The figures show us that no one can set themselves up as the ethical discourse. Perhaps what Dolores Juliano says would be ethical: that those who enjoy the privilege of having the legitimised discourses support those who do not. Discrediting Rocío Carrasco because she has been paid is once again short-sighted and brings us back to the anecdote. She has made a living by making her life public, so she is coherent. Perhaps more coherent than some of those who criticise her. As Julián Contreras, son of Carmina Ordóñez, also mistreated by her partner, said, the money collected can be considered compensation for all the damage that the media and a feminism that continues not to consider her as one of our women ours.

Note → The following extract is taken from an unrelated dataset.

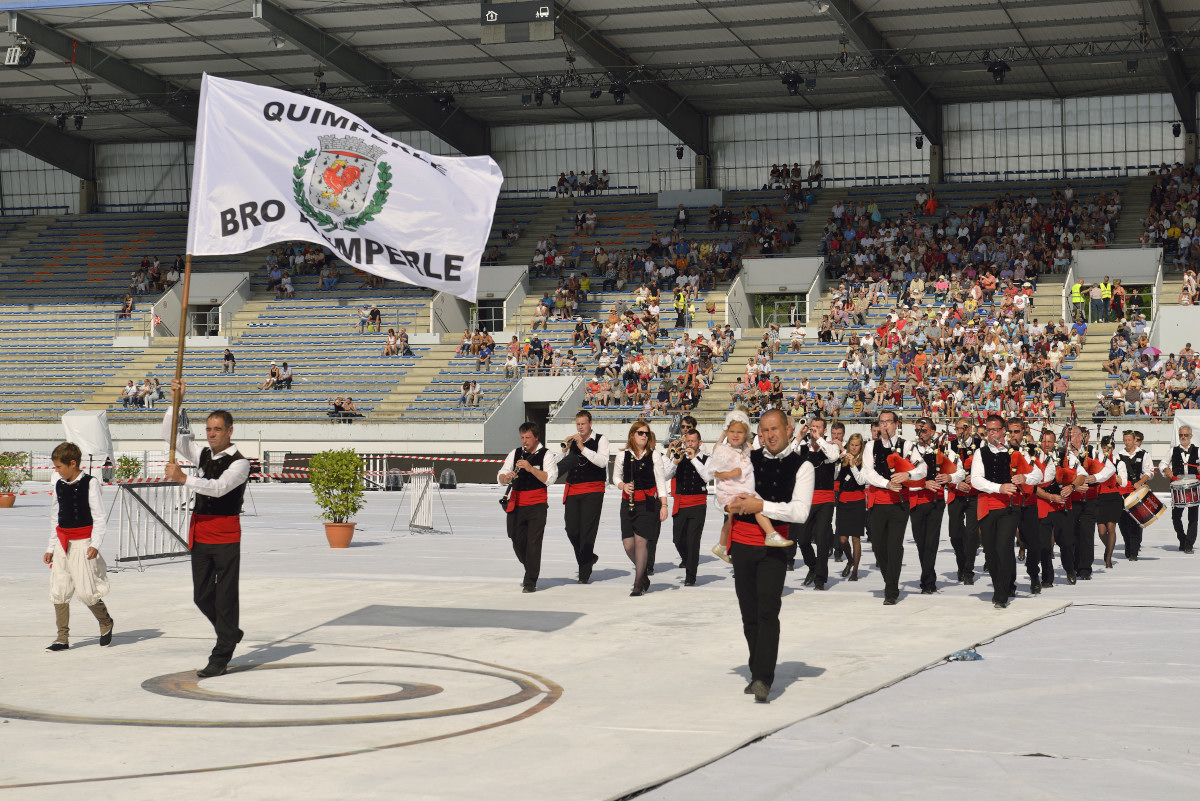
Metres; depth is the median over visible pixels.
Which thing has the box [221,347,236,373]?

Whether we like it or not, despite the perversion of the show, Telecinco has complied with the law and has contributed to prevent and raise awareness against gender violence. Therefore, with all my misgivings, we must welcome the show. For many days now, psychological violence has been on the front pages and in the news and is at the centre of prime time. The figures confirm what feminists have been saying for a long time: the media can help fight against male violence. Maybe now, call me optimistic, there will be a before and after that will change the way the media deal with the topic. Maybe now we will understand what feminism defends, that there is no profile of an abused woman nor male abuser. Perhaps now we will understand psychological violence. Perhaps now justice will be a little less patriarchal. Feminism will have won, the media will have won and society will have won.